La réflexion sur les modes modernes de démocratie (démocratie représentative ou participative, voire contre-démocratie…), si nécessaire aujourd’hui, pourra bénéficier des apports de personnes comme Pierre Rosanvallon, Toni Negri, Dominique Rousseau, etc…
On n’aura garde d’oublier la réflexion sur le libre échange, la « religion du libre échange ». C’est dans cet esprit que devraient être étudiées les conséquences de l’évolution actuelle de la mondialisation, de l’inégalité dans les conditions de l’échange, ainsi que l’opportunité de définir des objectifs de régulation des échanges, quitte à instaurer des formes de « protection continentale », quitte aussi à transformer les missions et le rôle de l’OMC d’organisation mondiale du commerce en « organisation mondiale de la concurrence ». Il est d’ailleurs fort possible que les développements de la « crise financière » nous obligent à une très sévère remise en question du fonctionnement de l’économie mondiale plus vite que prévu. De fait, cette réflexion devra englober un important volet sur les conséquences de la « financiarisation », la déconnection entre les flux financiers et les flux réels et la création de masses de richesses flottantes dans le monde sans supports réels.
Enfin, last but not least, la réflexion devra porter sur les moyens de sauver notre planète du désastre et la conception d’un nouveau mode de développement durable, en commençant par ses objectifs. Là, encore, le Cercle pourra bénéficier des premiers travaux effectués à cet égard au cours du programme 2006-2007 (audition du Sénateur Saunier et note de René Iffly dans le cadre du Groupe mené par Claude Studievic).
Troisième étape : la politique comme projet.

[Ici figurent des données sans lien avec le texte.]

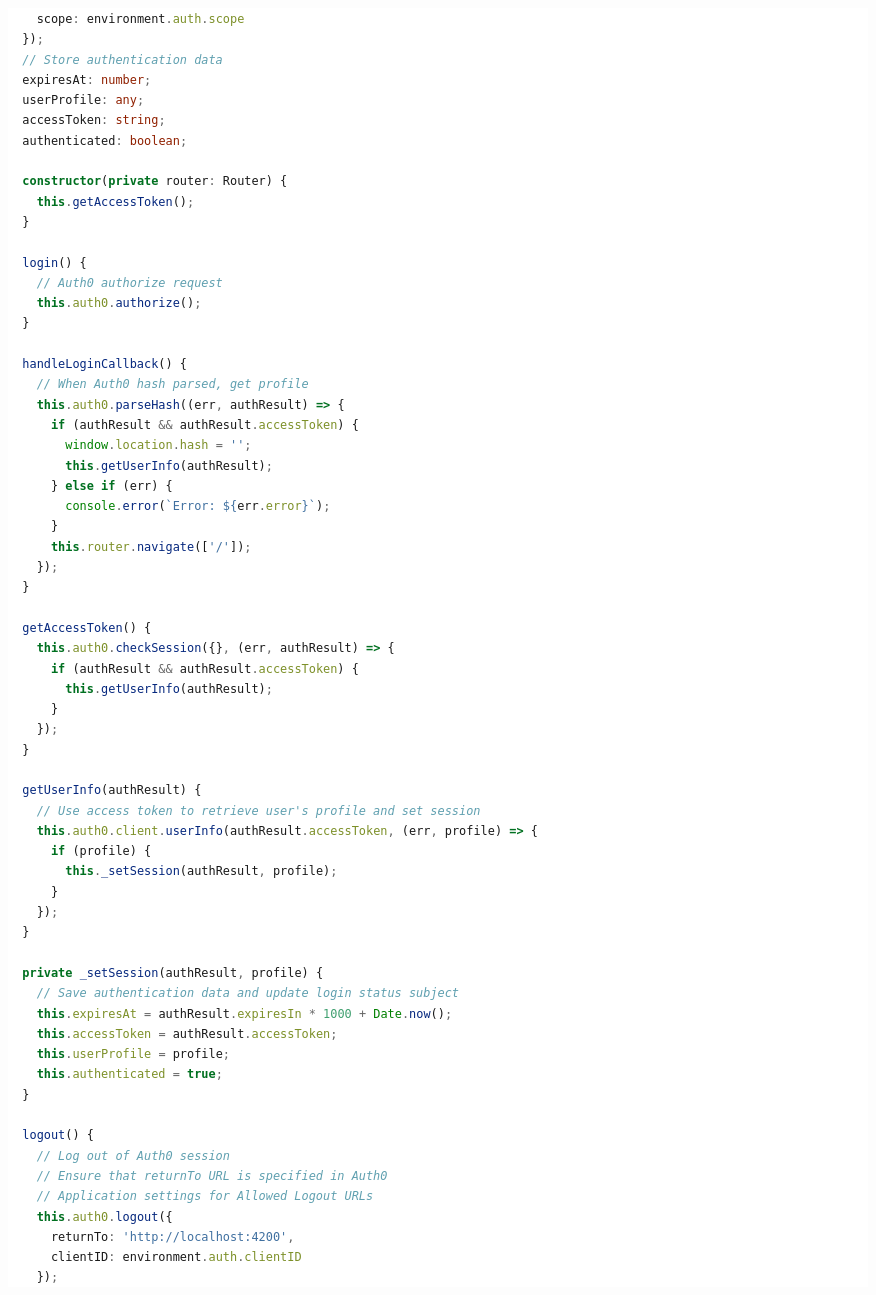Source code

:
 ```typescript
    scope: environment.auth.scope
  });
  // Store authentication data
  expiresAt: number;
  userProfile: any;
  accessToken: string;
  authenticated: boolean;

  constructor(private router: Router) {
    this.getAccessToken();
  }

  login() {
    // Auth0 authorize request
    this.auth0.authorize();
  }

  handleLoginCallback() {
    // When Auth0 hash parsed, get profile
    this.auth0.parseHash((err, authResult) => {
      if (authResult && authResult.accessToken) {
        window.location.hash = '';
        this.getUserInfo(authResult);
      } else if (err) {
        console.error(`Error: ${err.error}`);
      }
      this.router.navigate(['/']);
    });
  }

  getAccessToken() {
    this.auth0.checkSession({}, (err, authResult) => {
      if (authResult && authResult.accessToken) {
        this.getUserInfo(authResult);
      }
    });
  }

  getUserInfo(authResult) {
    // Use access token to retrieve user's profile and set session
    this.auth0.client.userInfo(authResult.accessToken, (err, profile) => {
      if (profile) {
        this._setSession(authResult, profile);
      }
    });
  }

  private _setSession(authResult, profile) {
    // Save authentication data and update login status subject
    this.expiresAt = authResult.expiresIn * 1000 + Date.now();
    this.accessToken = authResult.accessToken;
    this.userProfile = profile;
    this.authenticated = true;
  }

  logout() {
    // Log out of Auth0 session
    // Ensure that returnTo URL is specified in Auth0
    // Application settings for Allowed Logout URLs
    this.auth0.logout({
      returnTo: 'http://localhost:4200',
      clientID: environment.auth.clientID
    });
```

C’est après avoir parcouru ces deux étapes que le Groupe pourra passer à une troisième étape : celle du projet. Il s’agira de s’interroger sur les moyens d’atteindre les finalités retenues lors de la seconde étape. Et ce n’est qu’alors que l’on pourra examiner la pertinence et les modalités de réformes comme celles des retraites, de la fiscalité, de la Fonction publique, du marché et du droit du travail, ou encore, à contre courant des tendances actuelles, l’opportunité d’une relance de l’impôt associée à une nouvelle prise de conscience politique.